**PROMPT:** Report each line of the data below in which "articolo" appears.

==================================================

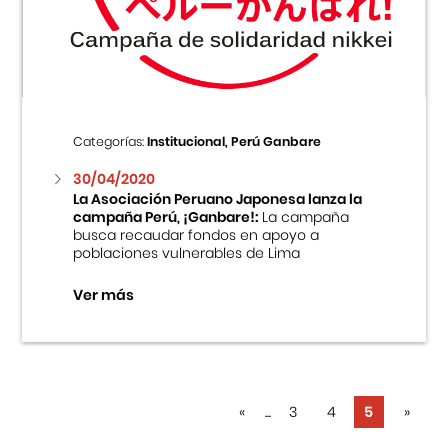
Centro Cultural Peruano Japonés
Cursos
Museo de la Inmigración Japonesa
Categorías:
Institucional, Perú Ganbare
Fondo Editorial
30/04/2020
La Asociación Peruano Japonesa lanza la
campaña Perú, ¡Ganbare!:
La campaña
Teatro Peruano Japonés
busca recaudar fondos en apoyo a
poblaciones vulnerables de Lima
Ver más
«
...
3
4
5
»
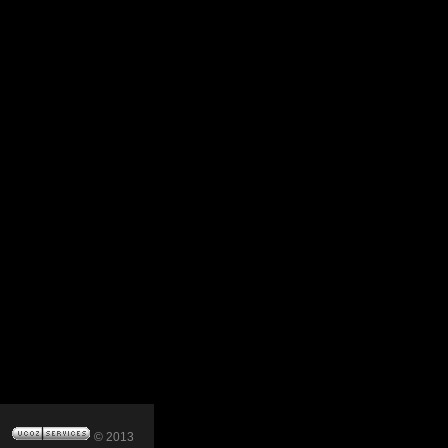
© 2013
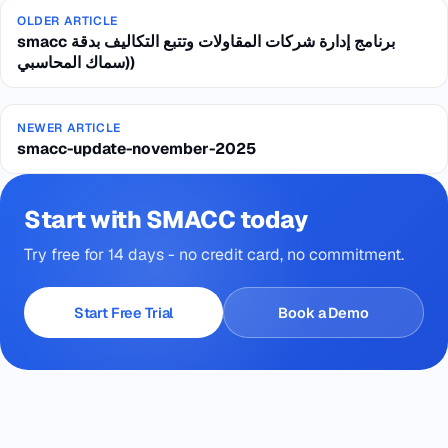
OLDER ARTICLE
smacc برنامج إدارة شركات المقاولات وتتبع التكاليف بدقة
(سماك المحاسبي)
NEWER ARTICLE
smacc-update-november-2025
Start with SMACC today
Try free for 14 days - no credit card, no commitment.
Start Free Trial
Book a Demo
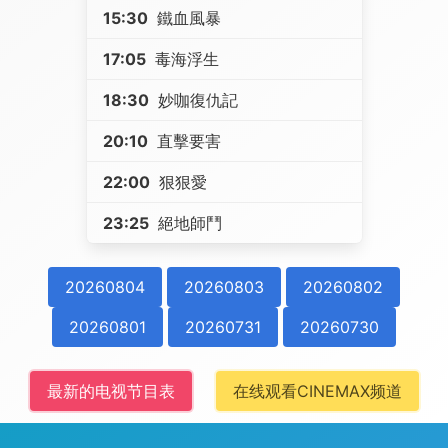
15:30
鐵血風暴
17:05
毒海浮生
18:30
妙咖復仇記
20:10
直擊要害
22:00
狠狠愛
23:25
絕地師鬥
20260804
20260803
20260802
20260801
20260731
20260730
最新的电视节目表
在线观看CINEMAX频道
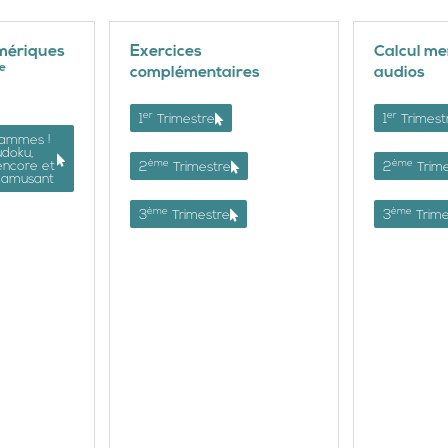
mériques
Exercices
Calcul men
e
complémentaires
audios
er
er
1
Trimestre
1
Trimest
gammes !
udoku,
ème
ème
encore et
2
Trimestre
2
Trime
s’amusant
ème
ème
3
Trimestre
3
Trime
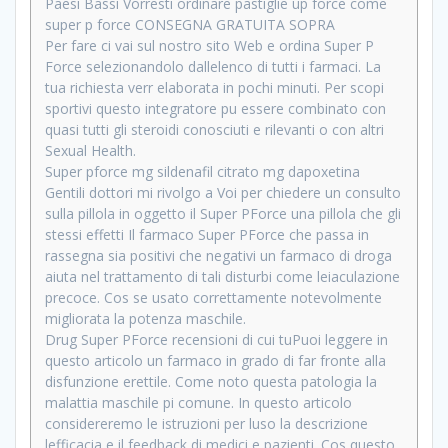
Paesi Bassi Vorresti ordinare pastiglie up force come
super p force CONSEGNA GRATUITA SOPRA
Per fare ci vai sul nostro sito Web e ordina Super P
Force selezionandolo dallelenco di tutti i farmaci. La
tua richiesta verr elaborata in pochi minuti. Per scopi
sportivi questo integratore pu essere combinato con
quasi tutti gli steroidi conosciuti e rilevanti o con altri
Sexual Health.
Super pforce mg sildenafil citrato mg dapoxetina
Gentili dottori mi rivolgo a Voi per chiedere un consulto
sulla pillola in oggetto il Super PForce una pillola che gli
stessi effetti Il farmaco Super PForce che passa in
rassegna sia positivi che negativi un farmaco di droga
aiuta nel trattamento di tali disturbi come leiaculazione
precoce. Cos se usato correttamente notevolmente
migliorata la potenza maschile.
Drug Super PForce recensioni di cui tuPuoi leggere in
questo articolo un farmaco in grado di far fronte alla
disfunzione erettile. Come noto questa patologia la
malattia maschile pi comune. In questo articolo
considereremo le istruzioni per luso la descrizione
lefficacia e il feedback di medici e pazienti. Cos questo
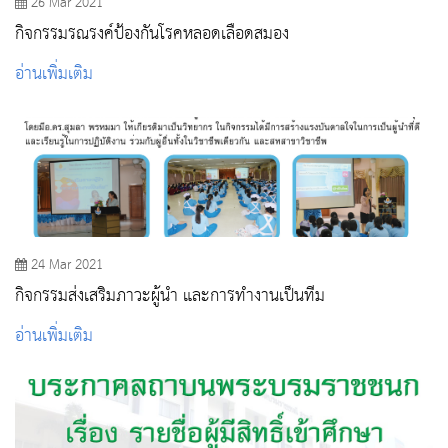
26 Mar 2021
กิจกรรมรณรงค์ป้องกันโรคหลอดเลือดสมอง
อ่านเพิ่มเติม
24 Mar 2021
กิจกรรมส่งเสริมภาวะผู้นํา และการทํางานเป็นทีม
อ่านเพิ่มเติม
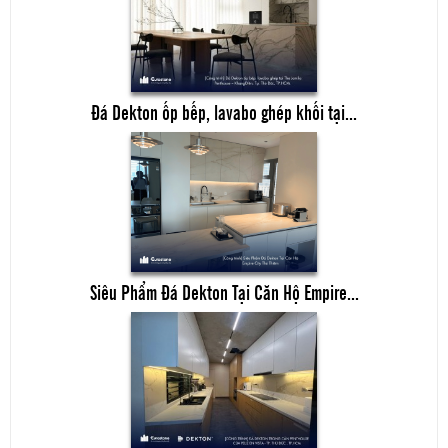
Đá Dekton ốp bếp, lavabo ghép khối tại...
Siêu Phẩm Đá Dekton Tại Căn Hộ Empire...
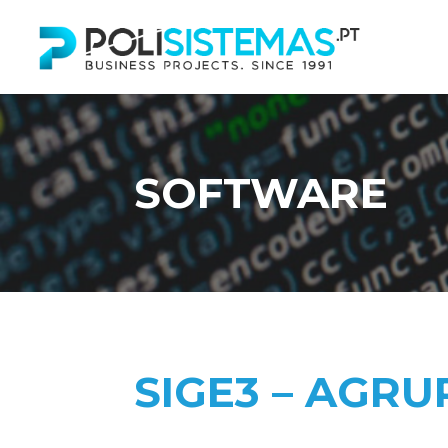
SOFTWARE
SIGE3 – AGR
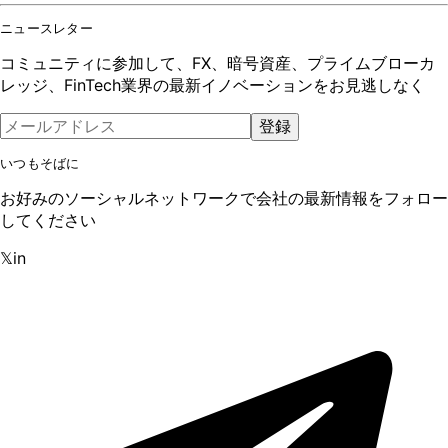
ニュースレター
コミュニティに参加して、FX、暗号資産、プライムブローカ
レッジ、FinTech業界の最新イノベーションをお見逃しなく
登録
いつもそばに
お好みのソーシャルネットワークで会社の最新情報をフォロー
してください
𝕏
in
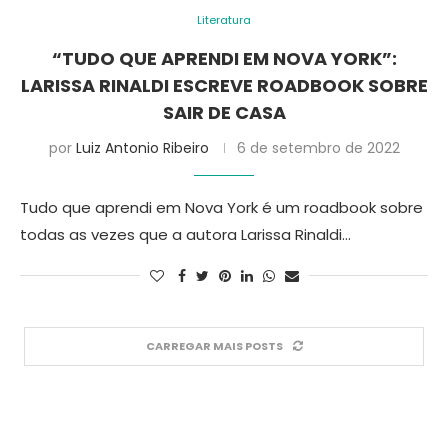
Literatura
“TUDO QUE APRENDI EM NOVA YORK”:
LARISSA RINALDI ESCREVE ROADBOOK SOBRE
SAIR DE CASA
por
Luiz Antonio Ribeiro
6 de setembro de 2022
Tudo que aprendi em Nova York é um roadbook sobre
todas as vezes que a autora Larissa Rinaldi…
CARREGAR MAIS POSTS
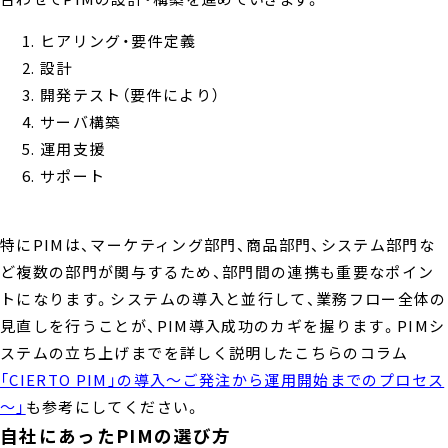
ヒアリング・要件定義
設計
開発テスト（要件により）
サーバ構築
運用支援
サポート
特にPIMは、マーケティング部門、商品部門、システム部門な
ど複数の部門が関与するため、部門間の連携も重要なポイン
トになります。システムの導入と並行して、業務フロー全体の
見直しを行うことが、PIM導入成功のカギを握ります。PIMシ
ステムの立ち上げまでを詳しく説明したこちらのコラム
「CIERTO PIM」の導入～ご発注から運用開始までのプロセス
～」
も参考にしてください。
自社にあったPIMの選び方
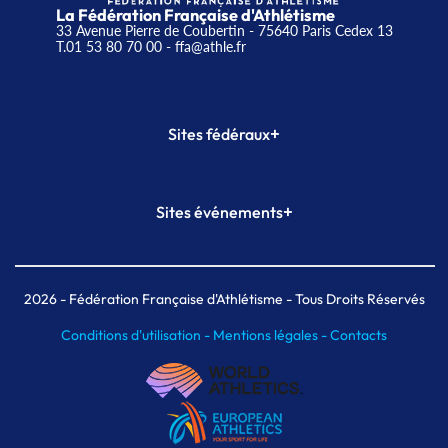
La Fédération Française d'Athlétisme
33 Avenue Pierre de Coubertin - 75640 Paris Cedex 13
T.01 53 80 70 00
- ffa@athle.fr
+
Sites fédéraux
SI-FFA
CALORG
+
Sites événements
Plateforme Formation
Meeting de Paris
Meeting de Paris indoor
MAIF Ekiden de Paris
2026
- Fédération Française d'Athlétisme - Tous Droits Réservés
Conditions d'utilisation -
Mentions légales -
Contacts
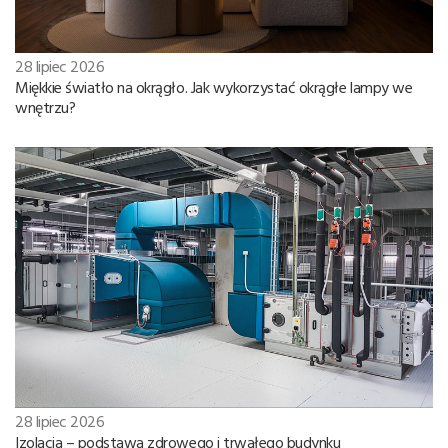
28 lipiec 2026
Miękkie światło na okrągło. Jak wykorzystać okrągłe lampy we
wnętrzu?
28 lipiec 2026
Izolacja – podstawa zdrowego i trwałego budynku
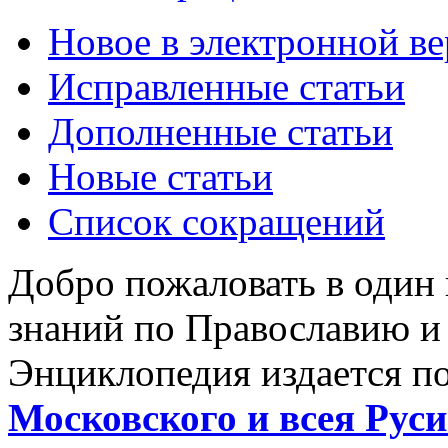
Новое в электронной в
Исправленные статьи
Дополненные статьи
Новые статьи
Список сокращений
Добро пожаловать в один
знаний по Православию и
Энциклопедия издается п
Московского и всея Руси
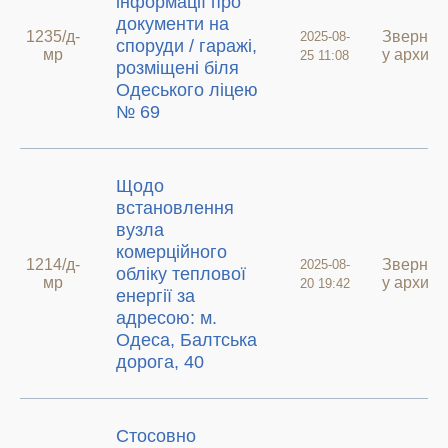
інформації про
документи на
1235/д-
Звернен
2025-08-
споруди / гаражі,
мр
у архиві
25 11:08
розміщені біля
Одеського ліцею
№ 69
Щодо
встановлення
вузла
комерційного
1214/д-
Звернен
2025-08-
обліку теплової
мр
у архиві
20 19:42
енергії за
адресою: м.
Одеса, Балтська
дорога, 40
Стосовно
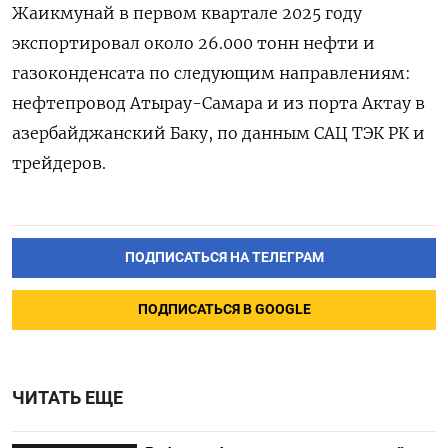
Жаикмунай в первом квартале 2025 году
экспортировал около 26.000 тонн нефти и
газоконденсата по следующим направлениям:
нефтепровод Атырау-Самара и из порта Актау в
азербайджанский Баку, по данным САЦ ТЭК РК и
трейдеров.
ПОДПИСАТЬСЯ НА ТЕЛЕГРАМ
ПОДПИСАТЬСЯ В GOOGLE
ЧИТАТЬ ЕЩЕ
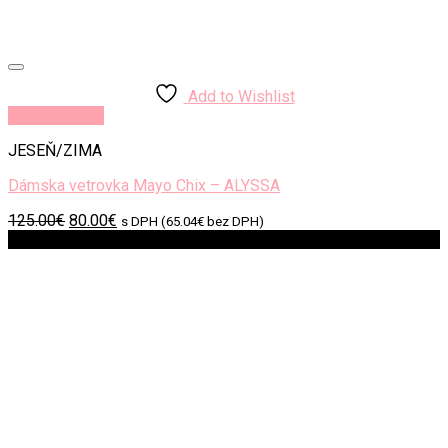
Add to Wishlist
Rýchly náhľad
JESEŇ/ZIMA
Dámska vetrovka Mayo Chix – ALYSSA
Original
Current
125.00
€
80.00
€
s DPH (
65.04
€
bez DPH)
price
price
Zľava!
was:
is:
125.00€.
80.00€.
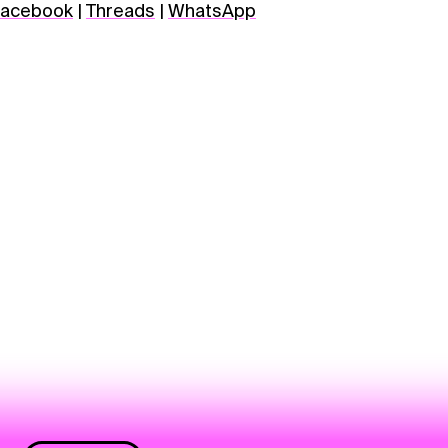
acebook
|
Threads
|
WhatsApp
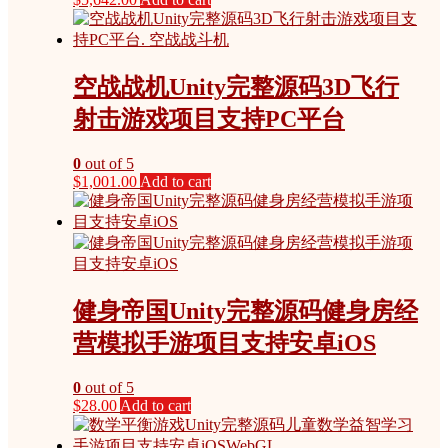
空战战机Unity完整源码3D飞行
射击游戏项目支持PC平台
0
out of 5
$
1,001.00
Add to cart
健身帝国Unity完整源码健身房经
营模拟手游项目支持安卓iOS
0
out of 5
$
28.00
Add to cart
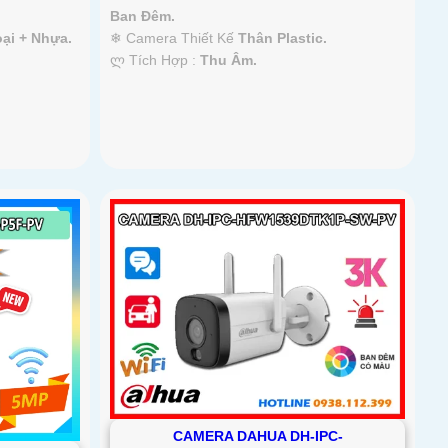
Ban Ðêm.
ại + Nhựa.
❄ Camera Thiết Kế
Thân Plastic.
️ლ Tích Hợp :
Thu Âm.
CAMERA DAHUA DH-IPC-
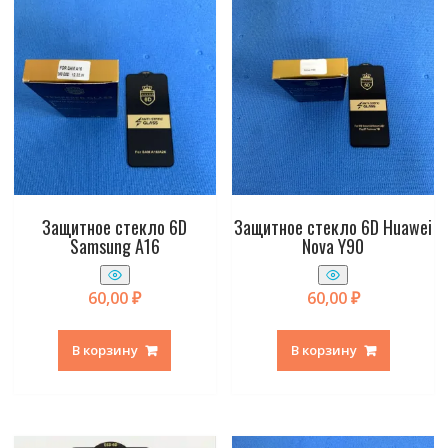
Защитное стекло 6D
Защитное стекло 6D Huawei
Samsung A16
Nova Y90
60,00
₽
60,00
₽
В корзину
В корзину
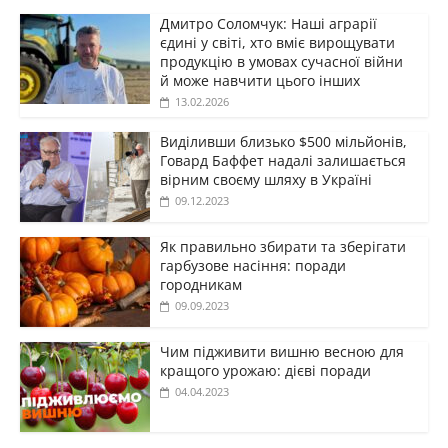
Дмитро Соломчук: Наші аграрії
єдині у світі, хто вміє вирощувати
продукцію в умовах сучасної війни
й може навчити цього інших
13.02.2026
Виділивши близько $500 мільйонів,
Говард Баффет надалі залишається
вірним своєму шляху в Україні
09.12.2023
Як правильно збирати та зберігати
гарбузове насіння: поради
городникам
09.09.2023
Чим підживити вишню весною для
кращого урожаю: дієві поради
04.04.2023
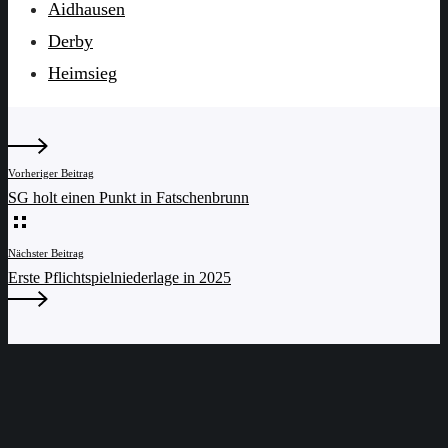
Aidhausen
Derby
Heimsieg
Vorheriger Beitrag
SG holt einen Punkt in Fatschenbrunn
Nächster Beitrag
Erste Pflichtspielniederlage in 2025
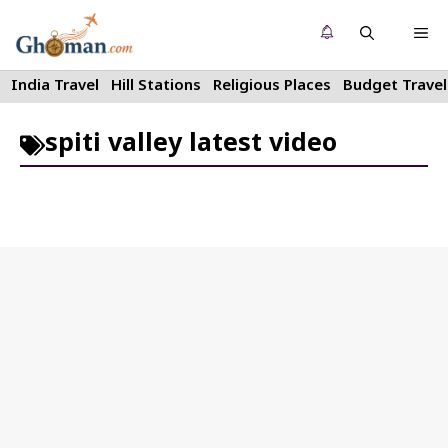
Skip
Me
to
content
India Travel
Hill Stations
Religious Places
Budget Travel
spiti valley latest video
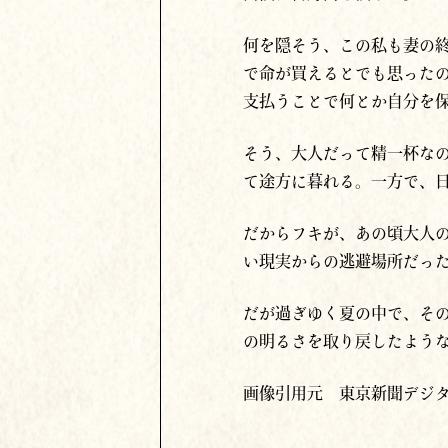
何を隠そう、この私も妻の
で命が買えるとでも思った
支払うことで何とか自分を
そう、大人だって精一杯な
て途方に暮れる。一方で、
だからフキが、あの頃大人
い現実からの逃避場所だっ
だが過ぎゆく夏の中で、そ
の明るさを取り戻したよう
画像引用元
東京新聞デジ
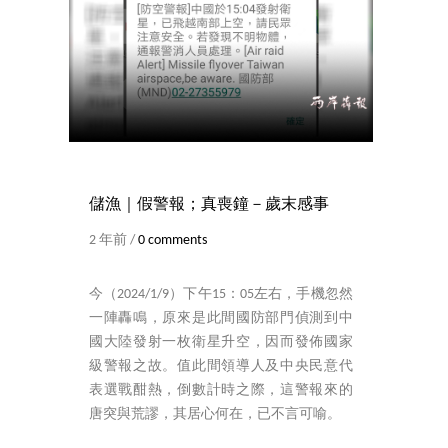
儲漁｜假警報；真喪鐘－歲末感事
2 年前 /
0 comments
今（2024/1/9）下午15：05左右，手機忽然
一陣轟鳴，原來是此間國防部門偵測到中
國大陸發射一枚衛星升空，因而發佈國家
級警報之故。值此間領導人及中央民意代
表選戰酣熱，倒數計時之際，這警報來的
唐突與荒謬，其居心何在，已不言可喻。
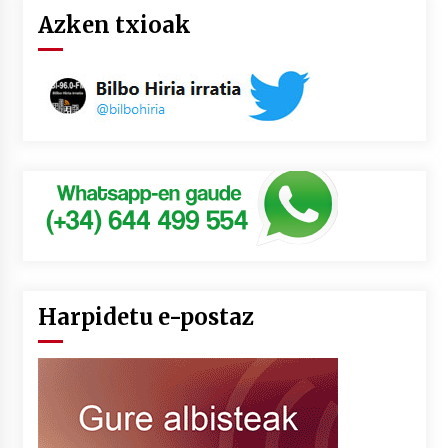
Azken txioak
Harpidetu e-postaz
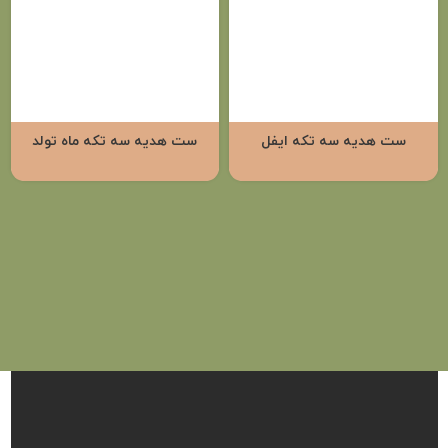
ست هدیه سه تکه ایفل
ست هدیه سه تکه ماه تولد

==================================================

**WRITTEN SOLUTION:**
questo articolo un farmaco in grado di far fronte alla
malattia maschile pi comune. In questo articolo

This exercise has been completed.